(Detected change data)
□ □ □ □

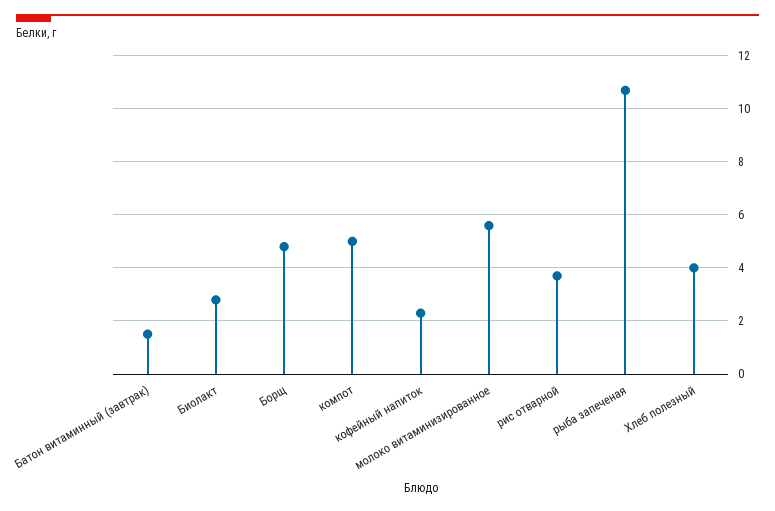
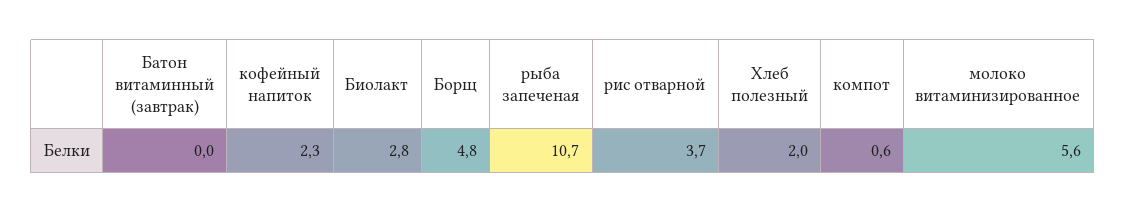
  {
-   "Батон витаминный (завтрак)": 1.5,
+   "Батон витаминный (завтрак)": 0,
    "Биолакт": 2.8,
    "Борщ": 4.8,
-   "компот": 5,
+   "компот": 0.6,
    "кофейный напиток": 2.3,
    "молоко витаминизированное": 5.6,
    "рис отварной": 3.7,
    "рыба запеченая": 10.7,
-   "Хлеб полезный": 4
+   "Хлеб полезный": 2
  }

□ □ □ □

**To-do item**
Print the entries above exactly, leaving pictures out.

**Solution to the problem**
  {
-   "Батон витаминный (завтрак)": 1.5,
+   "Батон витаминный (завтрак)": 0,
    "Биолакт": 2.8,
    "Борщ": 4.8,
-   "компот": 5,
+   "компот": 0.6,
    "кофейный напиток": 2.3,
    "молоко витаминизированное": 5.6,
    "рис отварной": 3.7,
    "рыба запеченая": 10.7,
-   "Хлеб полезный": 4
+   "Хлеб полезный": 2
  }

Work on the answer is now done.